Network Access Controls such as Packet Fence, http://www.packetfence.org/, are valuable tools in controlling access to your network. Packet Fence keeps track of the MAC addresses that appear on your network, and it can notify you when new MAC addresses appear.
Examine your firewall logs.
Strategies for protecting yourself against rogue users: provide company-controlled wireless access points. Be sure these WAPs reside in your DMZ. By having companyprovided WAPs, you create less incentive for users to set up their own WAPs. Control the use of external storage devices. Run vulnerability scans. Where possible, use multi-factor authentication.
A "Rogue Device" is an unauthorized device that's connected to your network. Examples are unauthorized Wireless Access Points, and Raspberry Pis that route traffic between the internal network and the internet (Kali Linux is a popular distribution for doing this).
Common network configurations protect you from the outside, but not from the inside. In order to catch a thief, you must think like a thief.
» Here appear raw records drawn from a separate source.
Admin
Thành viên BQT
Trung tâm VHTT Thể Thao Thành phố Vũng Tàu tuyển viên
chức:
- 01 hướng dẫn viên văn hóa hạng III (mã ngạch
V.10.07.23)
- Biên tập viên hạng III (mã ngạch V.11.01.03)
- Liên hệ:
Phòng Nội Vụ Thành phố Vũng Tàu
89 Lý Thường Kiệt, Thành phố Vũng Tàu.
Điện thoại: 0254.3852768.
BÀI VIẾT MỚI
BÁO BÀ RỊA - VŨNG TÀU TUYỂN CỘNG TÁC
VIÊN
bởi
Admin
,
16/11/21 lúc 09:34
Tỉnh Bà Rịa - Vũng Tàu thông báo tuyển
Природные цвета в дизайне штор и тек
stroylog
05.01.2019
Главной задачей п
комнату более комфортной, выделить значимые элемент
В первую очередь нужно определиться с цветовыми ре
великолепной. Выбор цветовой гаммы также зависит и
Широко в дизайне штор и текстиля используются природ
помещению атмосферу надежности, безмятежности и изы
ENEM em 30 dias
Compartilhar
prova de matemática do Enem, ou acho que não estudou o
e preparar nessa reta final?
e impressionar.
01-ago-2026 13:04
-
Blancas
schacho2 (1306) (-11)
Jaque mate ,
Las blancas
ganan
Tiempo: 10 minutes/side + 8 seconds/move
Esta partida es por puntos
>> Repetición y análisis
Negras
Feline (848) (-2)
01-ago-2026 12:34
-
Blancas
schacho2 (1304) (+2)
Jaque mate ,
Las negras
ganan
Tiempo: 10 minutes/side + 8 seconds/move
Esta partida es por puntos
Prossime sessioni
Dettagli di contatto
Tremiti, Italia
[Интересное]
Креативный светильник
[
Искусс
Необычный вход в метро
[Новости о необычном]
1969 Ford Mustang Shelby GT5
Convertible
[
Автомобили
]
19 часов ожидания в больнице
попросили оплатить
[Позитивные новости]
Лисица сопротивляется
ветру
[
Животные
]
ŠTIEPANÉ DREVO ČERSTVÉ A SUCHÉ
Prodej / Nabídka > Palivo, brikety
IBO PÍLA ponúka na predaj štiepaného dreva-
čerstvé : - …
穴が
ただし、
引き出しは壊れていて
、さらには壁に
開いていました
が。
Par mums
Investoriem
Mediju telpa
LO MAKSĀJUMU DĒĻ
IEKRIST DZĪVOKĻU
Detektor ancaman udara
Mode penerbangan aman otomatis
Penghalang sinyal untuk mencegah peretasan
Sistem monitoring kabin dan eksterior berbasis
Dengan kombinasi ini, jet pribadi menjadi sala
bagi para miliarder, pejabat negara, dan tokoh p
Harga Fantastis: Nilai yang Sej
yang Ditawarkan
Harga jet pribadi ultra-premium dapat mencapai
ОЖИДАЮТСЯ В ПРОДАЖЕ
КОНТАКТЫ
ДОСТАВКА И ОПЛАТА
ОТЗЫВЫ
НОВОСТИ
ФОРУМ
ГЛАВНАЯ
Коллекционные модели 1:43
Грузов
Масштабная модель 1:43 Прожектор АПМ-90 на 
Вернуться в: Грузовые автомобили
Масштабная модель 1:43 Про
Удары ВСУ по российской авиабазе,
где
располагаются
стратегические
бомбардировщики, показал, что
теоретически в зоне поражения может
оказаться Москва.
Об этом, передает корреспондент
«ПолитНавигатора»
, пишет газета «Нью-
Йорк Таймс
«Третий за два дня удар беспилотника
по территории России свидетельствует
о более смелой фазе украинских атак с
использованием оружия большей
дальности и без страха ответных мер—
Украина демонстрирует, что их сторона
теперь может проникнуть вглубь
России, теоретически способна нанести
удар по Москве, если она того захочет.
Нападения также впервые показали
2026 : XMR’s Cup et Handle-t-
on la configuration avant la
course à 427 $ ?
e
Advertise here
Question: How long can a typical rogue device stay connected to a
corporate network?
It depends on how long it takes you to find the rogue device. Some devices are easy to physically conceal. Think Raspberry Pi taped to the bottom of a desk.
Comment: Network access control tools can be extremely effective, but they take a bit of work to implement.
Question: What about MAC addresses in virtual environments?
There's nothing inherently special about virtual environments. It's just another layer of administration, to assign MAC addresses to virtual machines.